I’m Not Forgetting Self-Expression or Social Forces

I’m not discounting the importance of reputation and self-expression. These are powerful social forces that help drive successful online communities, and that will never change. I’m just wondering what the next generation of online juggernauts will look like, and what they’ll do to steal marketshare away from Web 2.0′s victors. I’d be willing to bet that at least some of the future winners will learn to share the wealth.

PS. Given my occupation, I should note that while this all clearly applies to the latest generation of “game portals” that purport to aggregate user-generated games, it doesn’t apply quite so clearly to games in general. There’s a big difference between inviting users to a blank slate (i.e. MySpace) and inviting users to generate maps or art for a full-featured video game (i.e. Gears of War.) That said, I can even imagine a scenario in which, for example, revenue from dynamic ads is shared with the creators of multiplayer maps. But that’s a topic for another day.

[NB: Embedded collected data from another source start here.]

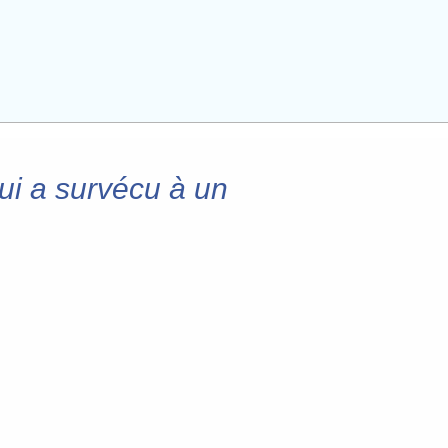
ui a survécu à un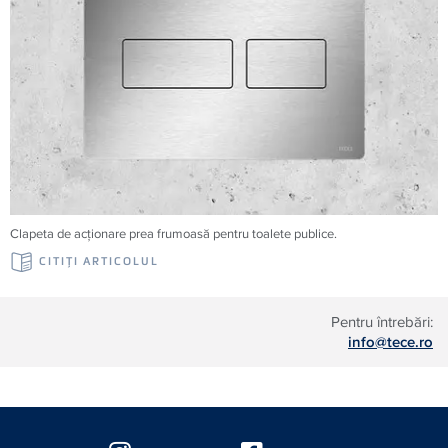
Clapeta de acționare prea frumoasă pentru toalete publice.
CITIŢI ARTICOLUL
Pentru întrebări:
info@tece.ro
Floating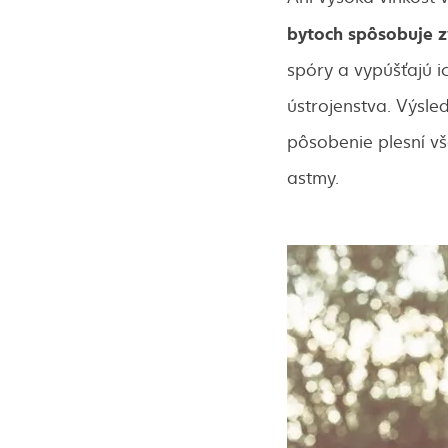
bytoch spôsobuje z
spóry a vypúšťajú i
ústrojenstva. Výsle
pôsobenie plesní v
astmy.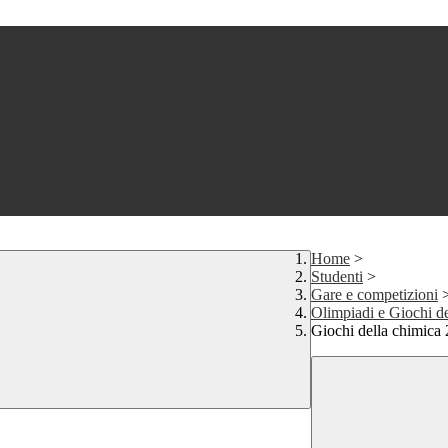
Home
>
Studenti
>
Gare e competizioni
Olimpiadi e Giochi d
Giochi della chimica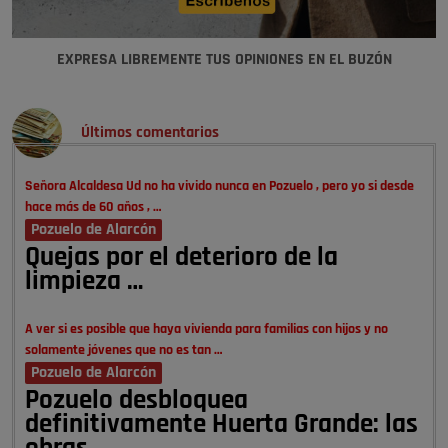
EXPRESA LIBREMENTE TUS OPINIONES EN EL BUZÓN
Últimos comentarios
Señora Alcaldesa Ud no ha vivido nunca en Pozuelo , pero yo si desde
hace más de 60 años , …
Pozuelo de Alarcón
Quejas por el deterioro de la
limpieza …
A ver si es posible que haya vivienda para familias con hijos y no
solamente jóvenes que no es tan …
Pozuelo de Alarcón
Pozuelo desbloquea
definitivamente Huerta Grande: las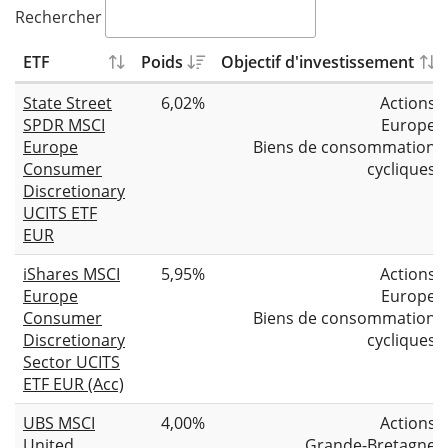
Rechercher
ETF
Poids
Objectif d'investissement
State Street
6,02%
Actions
SPDR MSCI
Europe
Europe
Biens de consommation
Consumer
cycliques
Discretionary
UCITS ETF
EUR
iShares MSCI
5,95%
Actions
Europe
Europe
Consumer
Biens de consommation
Discretionary
cycliques
Sector UCITS
ETF EUR (Acc)
UBS MSCI
4,00%
Actions
United
Grande-Bretagne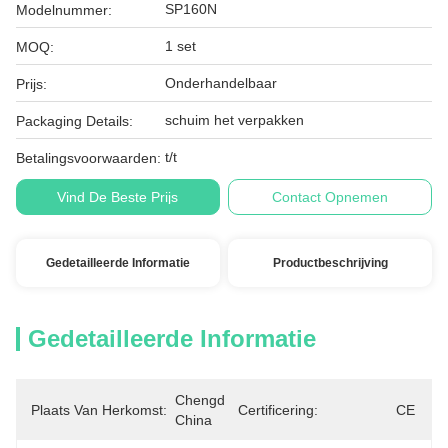
SP160N
Modelnummer:
1 set
MOQ:
Onderhandelbaar
Prijs:
schuim het verpakken
Packaging Details:
t/t
Betalingsvoorwaarden:
Vind De Beste Prijs
Contact Opnemen
Gedetailleerde Informatie
Productbeschrijving
Gedetailleerde Informatie
Chengdu, 
Plaats Van Herkomst:
Certificering:
CE
China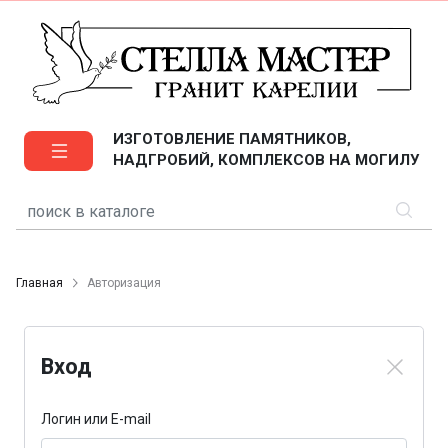
ИЗГОТОВЛЕНИЕ ПАМЯТНИКОВ,
НАДГРОБИЙ, КОМПЛЕКСОВ НА МОГИЛУ
Главная
Авторизация
Вход
Логин или E-mail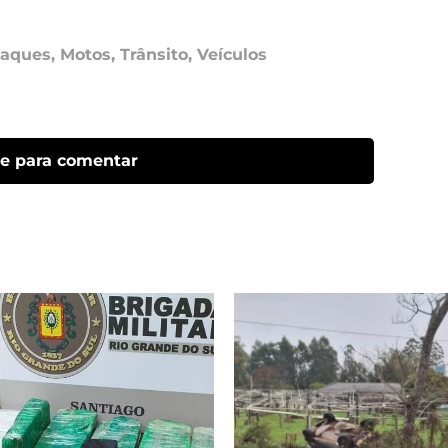
taques
,
Motos
,
Trânsito
,
Veículos
ue para comentar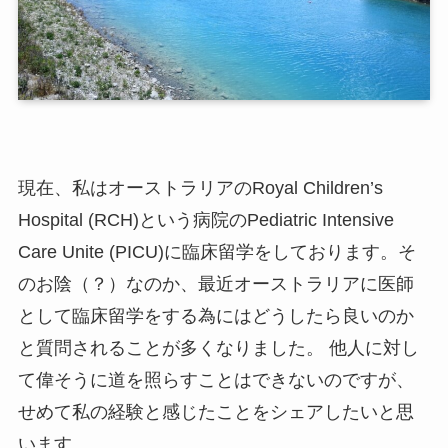
現在、私はオーストラリアのRoyal Children’s
Hospital (RCH)という病院のPediatric Intensive
Care Unite (PICU)に臨床留学をしております。そ
のお陰（？）なのか、最近オーストラリアに医師
として臨床留学をする為にはどうしたら良いのか
と質問されることが多くなりました。 他人に対し
て偉そうに道を照らすことはできないのですが、
せめて私の経験と感じたことをシェアしたいと思
います。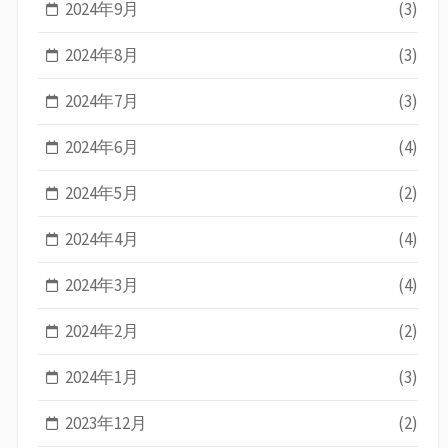
2024年9月
(3)
2024年8月
(3)
2024年7月
(3)
2024年6月
(4)
2024年5月
(2)
2024年4月
(4)
2024年3月
(4)
2024年2月
(2)
2024年1月
(3)
2023年12月
(2)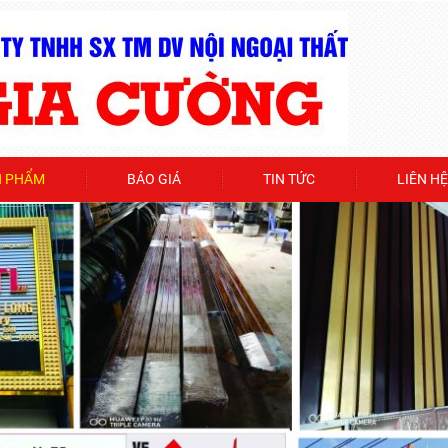
N PHẨM
BÁO GIÁ
TIN TỨC
LIÊN HỆ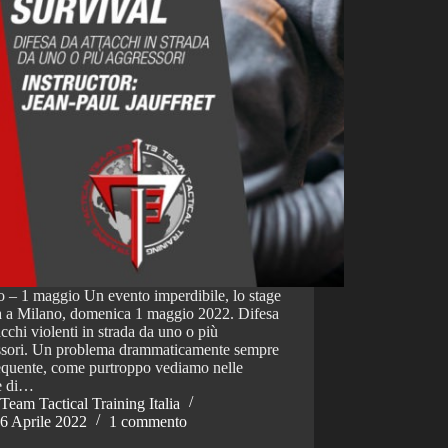
 – 1 maggio Un evento imperdibile, lo stage
rà a Milano, domenica 1 maggio 2022. Difesa
acchi violenti in strada da uno o più
ssori. Un problema drammaticamente sempre
equente, come purtroppo vediamo nelle
ie di…
Team Tactical Training Italia
6 Aprile 2022
1 commento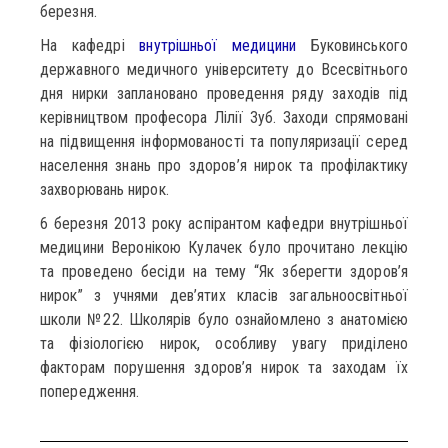
березня.
На кафедрі
внутрішньої медицини
Буковинського
державного медичного університету до Всесвітнього
дня нирки заплановано проведення ряду заходів під
керівництвом професора Лілії Зуб. Заходи спрямовані
на підвищення інформованості та популяризації серед
населення знань про здоров’я нирок та профілактику
захворювань нирок.
6 березня 2013 року аспірантом кафедри внутрішньої
медицини Веронікою Кулачек було прочитано лекцію
та проведено бесіди на тему “Як зберегти здоров’я
нирок” з учнями дев’ятих класів загальноосвітньої
школи №22. Школярів було ознайомлено з анатомією
та фізіологією нирок, особливу увагу приділено
факторам порушення здоров’я нирок та заходам їх
попередження.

PPS. I notice that my friend Sam just wrote a similar post (about a specific site called Metacafe). Check it out.

20 Responses to Sharing the Wealth

  1. A friend of mine is working on a “YouTube of games” project that seems to take into account recombinant content, and thereby reputational and self-expressive factors. It also has an implicit financial incentive built in, that I don’t think my friend is aware of, and that is that content creators can distinguish themselves and learn important lessons about game development by participating, and therefore get head start on a game career. There’s also a more explicit incentive in paying artists for seed content, but thats not build into the process (though a nessecary part of the catalysis of that process).

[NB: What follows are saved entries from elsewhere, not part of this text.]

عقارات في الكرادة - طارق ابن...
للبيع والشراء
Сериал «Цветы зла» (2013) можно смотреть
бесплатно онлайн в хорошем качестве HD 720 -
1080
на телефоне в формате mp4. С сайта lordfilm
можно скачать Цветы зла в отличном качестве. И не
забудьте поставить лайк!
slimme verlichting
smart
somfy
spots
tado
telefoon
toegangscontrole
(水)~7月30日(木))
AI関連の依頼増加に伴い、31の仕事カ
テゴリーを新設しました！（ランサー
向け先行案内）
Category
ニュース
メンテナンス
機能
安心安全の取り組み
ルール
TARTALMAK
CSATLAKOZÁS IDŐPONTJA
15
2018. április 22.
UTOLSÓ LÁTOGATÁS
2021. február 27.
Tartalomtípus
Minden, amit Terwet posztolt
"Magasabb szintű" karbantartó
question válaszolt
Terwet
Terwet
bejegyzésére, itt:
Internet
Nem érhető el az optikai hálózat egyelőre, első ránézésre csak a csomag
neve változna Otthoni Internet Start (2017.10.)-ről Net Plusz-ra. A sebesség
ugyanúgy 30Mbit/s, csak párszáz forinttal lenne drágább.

  2. There are a number of youtube competitors (www.revver.com is the best example) that have the same model but share revenue.

    That being said, I’d caution that to assume that money is what motivates your audience is to (a) make a big and perhaps insulting assumption about your audience, and (b) may dictate/limit teh audience you end up getting.

  3. Kim — there’s a difference between “assuming money is what motivates your audience” and using rev share as one of several motivators.

  4. David,
    as you know, our strategy to share the wealth is our primary focus at this moment…we’ve seen some interested publishers/developers/content providers that have been looking for a way to get a slice of the used video game market pie and this hopefully will become a sustainable advantage for us…

    there are some hurdles, however. From a startup perspective we have to work extra hard to sell the notion that in the long-run this can create a strong and viable revenue stream for an established firm/brand. Another is the business model skeptic who just won’t move from the status quo. Also, there is sometimes an initial “I can do more for you than you can for me,” type of attitude that can create an imbalance of negotiated terms for the startup. But that’s all part of the fun and excitement.

  5. Maybe a better way of putting it than “share the wealth” is “creating a platform”. What it’s really all about is that someone is going to make a business off of making your game/site/thing better and more compelling. And you don’t have to pay them, see them, or negotiate with them in any way other than a standard EULA. Nor do they have any startup costs, they typically get a distribution network for free, and a readymade user base equipped with the necessary technology.

    This is apparently a major component of Linden Lab’s strategy.

  6. I should add that “creating a platform” doesn’t mean that you have to be the broker. If there are peripheral business opportunities, people will take them. Anshe Chung’s business is partially brokered by Linden Lab, in that they have to make the tools that allow her to manage land that is rented by tenants. However, the entire industry of developers is hardly brokered by Linden at all, since they get paid real US dollars and then go in to Second Life and make things for their clients.

    Metacafe’s challenges seem to stem from its being the broker, and thus responsible for managing clickfraud and the like. Not that they don’t have the right idea, but what they could have done is create an API that allowed third parties to view traffic metrics, place ads, and share revenue with users.